Sunday, June 14, 2009

Six Flags Seeks Bankruptcy to Cut Debt $1.8 Billion

Six Flags Inc., the owner of 20 theme parks, sought bankruptcy protection 3 1/2 years after Washington Redskins owner Daniel Snyder become chairman and hired new managers in an attempt to return it to profitability.

The Chapter 11 petition filed in U.S. Bankruptcy Court in Wilmington, Delaware, listed assets of $3 billion and debt of $2.4 billion as of Dec. 31. Thirty-six affiliates also sought protection.

Snyder began a shakeup of Six Flags in late 2005 after winning three seats on the board. The 48-year-old company hasn’t posted an annual profit since 1998 and had losses of $558.8 million in the two years after Snyder became chairman.

Six Flags shares have fallen 86 percent in the past 12 months as investors have grown skeptical about the company’s ability to refinance preferred income equity redeemable shares, or PIERS, before their August redemption date. On Aug. 15, $287.5 million in preferred stock matures and $131 million of 8.875 percent senior notes come due next year.
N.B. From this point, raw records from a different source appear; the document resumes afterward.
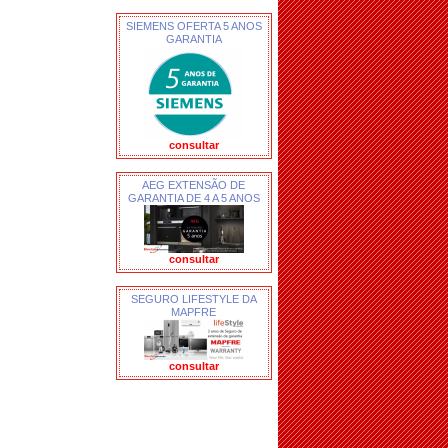
SIEMENS OFERTA 5 ANOS
GARANTIA
consultar
AEG EXTENSÃO DE
GARANTIA DE 4 A 5 ANOS
consultar
SEGURO LIFESTYLE DA
MAPFRE
consultar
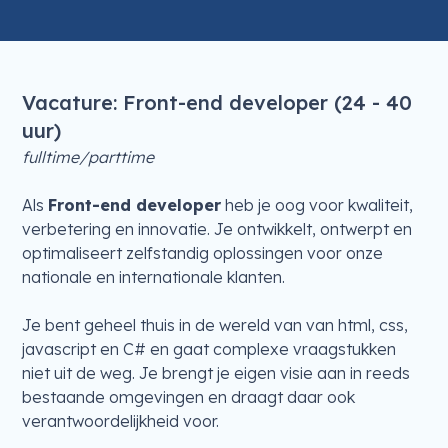
Vacature: Front-end developer (24 - 40
uur)
fulltime/parttime
Als
Front-end developer
heb je oog voor kwaliteit,
verbetering en innovatie. Je ontwikkelt, ontwerpt en
optimaliseert zelfstandig oplossingen voor onze
nationale en internationale klanten.
Je bent geheel thuis in de wereld van van html, css,
javascript en C# en gaat complexe vraagstukken
niet uit de weg. Je brengt je eigen visie aan in reeds
bestaande omgevingen en draagt daar ook
verantwoordelijkheid voor.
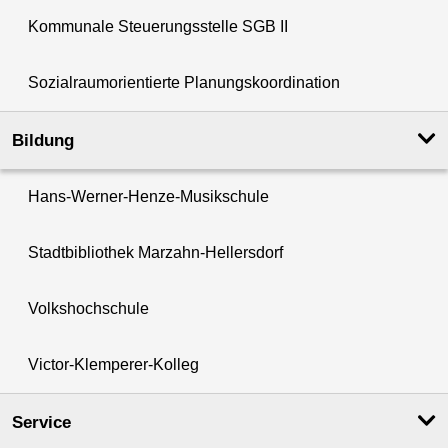
Kommunale Steuerungsstelle SGB II
Sozialraumorientierte Planungskoordination
Bildung
Hans-Werner-Henze-Musikschule
Stadtbibliothek Marzahn-Hellersdorf
Volkshochschule
Victor-Klemperer-Kolleg
Service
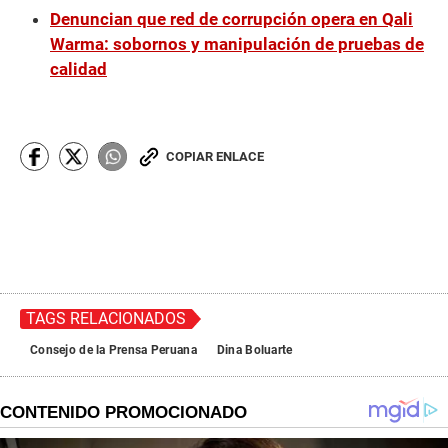
Denuncian que red de corrupción opera en Qali
Warma: sobornos y manipulación de pruebas de
calidad
COPIAR ENLACE
TAGS RELACIONADOS
Consejo de la Prensa Peruana
Dina Boluarte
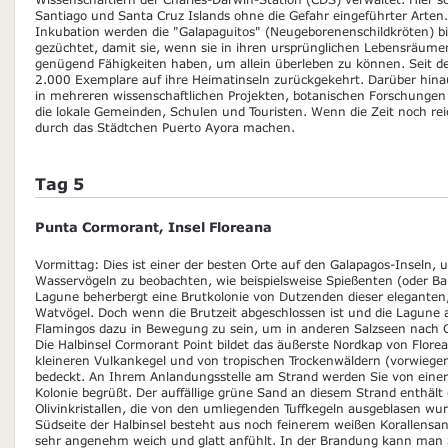
Santiago und Santa Cruz Islands ohne die Gefahr eingeführter Arten
Inkubation werden die "Galapaguitos" (Neugeborenenschildkröten) bi
gezüchtet, damit sie, wenn sie in ihren ursprünglichen Lebensräume
genügend Fähigkeiten haben, um allein überleben zu können. Seit d
2.000 Exemplare auf ihre Heimatinseln zurückgekehrt. Darüber hinau
in mehreren wissenschaftlichen Projekten, botanischen Forschungen
die lokale Gemeinden, Schulen und Touristen. Wenn die Zeit noch r
durch das Städtchen Puerto Ayora machen.
Tag 5
Punta Cormorant, Insel Floreana
Vormittag: Dies ist einer der besten Orte auf den Galapagos-Inseln
Wasservögeln zu beobachten, wie beispielsweise Spießenten (oder Ba
Lagune beherbergt eine Brutkolonie von Dutzenden dieser eleganten
Watvögel. Doch wenn die Brutzeit abgeschlossen ist und die Lagune 
Flamingos dazu in Bewegung zu sein, um in anderen Salzseen nach 
Die Halbinsel Cormorant Point bildet das äußerste Nordkap von Florea
kleineren Vulkankegel und von tropischen Trockenwäldern (vorwieg
bedeckt. An Ihrem Anlandungsstelle am Strand werden Sie von einer
Kolonie begrüßt. Der auffällige grüne Sand an diesem Strand enthält
Olivinkristallen, die von den umliegenden Tuffkegeln ausgeblasen wu
Südseite der Halbinsel besteht aus noch feinerem weißen Korallensan
sehr angenehm weich und glatt anfühlt. In der Brandung kann man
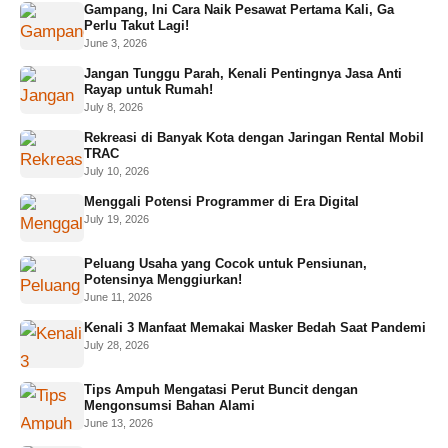
Gampang, Ini Cara Naik Pesawat Pertama Kali, Ga
Perlu Takut Lagi!
June 3, 2026
Jangan Tunggu Parah, Kenali Pentingnya Jasa Anti
Rayap untuk Rumah!
July 8, 2026
Rekreasi di Banyak Kota dengan Jaringan Rental Mobil
TRAC
July 10, 2026
Menggali Potensi Programmer di Era Digital
July 19, 2026
Peluang Usaha yang Cocok untuk Pensiunan,
Potensinya Menggiurkan!
June 11, 2026
Kenali 3 Manfaat Memakai Masker Bedah Saat Pandemi
July 28, 2026
Tips Ampuh Mengatasi Perut Buncit dengan
Mengonsumsi Bahan Alami
June 13, 2026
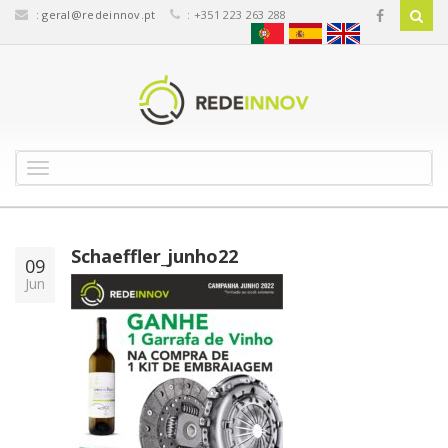
:
geral@redeinnov.pt
: +351 223 263 288
T
o
g
g
l
Schaeffler_junho22
09
e
Jun
n
a
v
i
g
a
t
i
The company said in today’s statement it’s seeking court approval of a prearranged reorganization plan that will cut its debt by about $1.8 billion and eliminate more than $300 million worth of preferred stock obligations. The reorganization plan has yet to be filed with the court.

$1.3 Billion

The 20 largest creditors without collateral backing their claims are owed about $1.3 billion, according to court papers. HSBC Bank USA, National Association as Trustee for holders of the company’s 12.25 percent notes due 2016, is listed as the largest unsecured creditor. The principal amount due under the bonds is $400 million.

Any debt-for-equity exchange offers by the company have ended due to the bankruptcy filing, Six Flags said in the statement.

Six Flags, which has theme parks in the U.S., Canada and Mexico, had $79.4 million in cash and $2.31 billion in long-term debt as of March 31, according to its first-quarter financial statement.

Spokeswoman Sandra Daniels didn’t respond to a voice mail left by Bloomberg News seeking comment.

The lead case is: Premier International Holdings Inc., 09- 12019, U.S. Bankruptcy Court, District of Delaware (Wilmington).